··· Data rows ···
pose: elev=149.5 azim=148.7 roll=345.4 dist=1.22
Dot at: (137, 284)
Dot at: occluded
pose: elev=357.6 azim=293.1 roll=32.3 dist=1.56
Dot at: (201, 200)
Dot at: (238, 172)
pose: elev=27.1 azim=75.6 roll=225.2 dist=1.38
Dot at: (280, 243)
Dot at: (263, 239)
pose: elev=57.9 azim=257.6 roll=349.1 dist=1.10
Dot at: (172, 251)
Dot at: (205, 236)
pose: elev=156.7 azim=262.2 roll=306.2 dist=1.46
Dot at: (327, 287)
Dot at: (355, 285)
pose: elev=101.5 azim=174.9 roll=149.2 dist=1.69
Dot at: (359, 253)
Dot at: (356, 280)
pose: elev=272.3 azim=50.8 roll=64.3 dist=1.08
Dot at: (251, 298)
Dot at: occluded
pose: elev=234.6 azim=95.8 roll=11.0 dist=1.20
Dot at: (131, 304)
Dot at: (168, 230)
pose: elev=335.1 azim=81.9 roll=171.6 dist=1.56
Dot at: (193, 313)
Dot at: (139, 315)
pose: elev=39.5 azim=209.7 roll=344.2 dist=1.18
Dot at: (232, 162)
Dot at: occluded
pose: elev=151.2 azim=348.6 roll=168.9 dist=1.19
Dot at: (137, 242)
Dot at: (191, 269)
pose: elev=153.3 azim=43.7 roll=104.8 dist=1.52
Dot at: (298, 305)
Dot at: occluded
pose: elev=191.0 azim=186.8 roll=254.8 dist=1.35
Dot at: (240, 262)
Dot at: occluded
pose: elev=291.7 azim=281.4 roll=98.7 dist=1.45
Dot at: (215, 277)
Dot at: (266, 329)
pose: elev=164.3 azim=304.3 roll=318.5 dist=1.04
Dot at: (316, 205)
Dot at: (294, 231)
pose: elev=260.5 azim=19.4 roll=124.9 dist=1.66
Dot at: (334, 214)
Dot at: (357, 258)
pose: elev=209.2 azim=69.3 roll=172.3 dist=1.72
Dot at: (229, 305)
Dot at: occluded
···
_What is expected:_
Rewrite the rows above, changing every "pose" to "camera" and leaving everything else the same.

_Complete output:_
camera: elev=149.5 azim=148.7 roll=345.4 dist=1.22
Dot at: (137, 284)
Dot at: occluded
camera: elev=357.6 azim=293.1 roll=32.3 dist=1.56
Dot at: (201, 200)
Dot at: (238, 172)
camera: elev=27.1 azim=75.6 roll=225.2 dist=1.38
Dot at: (280, 243)
Dot at: (263, 239)
camera: elev=57.9 azim=257.6 roll=349.1 dist=1.10
Dot at: (172, 251)
Dot at: (205, 236)
camera: elev=156.7 azim=262.2 roll=306.2 dist=1.46
Dot at: (327, 287)
Dot at: (355, 285)
camera: elev=101.5 azim=174.9 roll=149.2 dist=1.69
Dot at: (359, 253)
Dot at: (356, 280)
camera: elev=272.3 azim=50.8 roll=64.3 dist=1.08
Dot at: (251, 298)
Dot at: occluded
camera: elev=234.6 azim=95.8 roll=11.0 dist=1.20
Dot at: (131, 304)
Dot at: (168, 230)
camera: elev=335.1 azim=81.9 roll=171.6 dist=1.56
Dot at: (193, 313)
Dot at: (139, 315)
camera: elev=39.5 azim=209.7 roll=344.2 dist=1.18
Dot at: (232, 162)
Dot at: occluded
camera: elev=151.2 azim=348.6 roll=168.9 dist=1.19
Dot at: (137, 242)
Dot at: (191, 269)
camera: elev=153.3 azim=43.7 roll=104.8 dist=1.52
Dot at: (298, 305)
Dot at: occluded
camera: elev=191.0 azim=186.8 roll=254.8 dist=1.35
Dot at: (240, 262)
Dot at: occluded
camera: elev=291.7 azim=281.4 roll=98.7 dist=1.45
Dot at: (215, 277)
Dot at: (266, 329)
camera: elev=164.3 azim=304.3 roll=318.5 dist=1.04
Dot at: (316, 205)
Dot at: (294, 231)
camera: elev=260.5 azim=19.4 roll=124.9 dist=1.66
Dot at: (334, 214)
Dot at: (357, 258)
camera: elev=209.2 azim=69.3 roll=172.3 dist=1.72
Dot at: (229, 305)
Dot at: occluded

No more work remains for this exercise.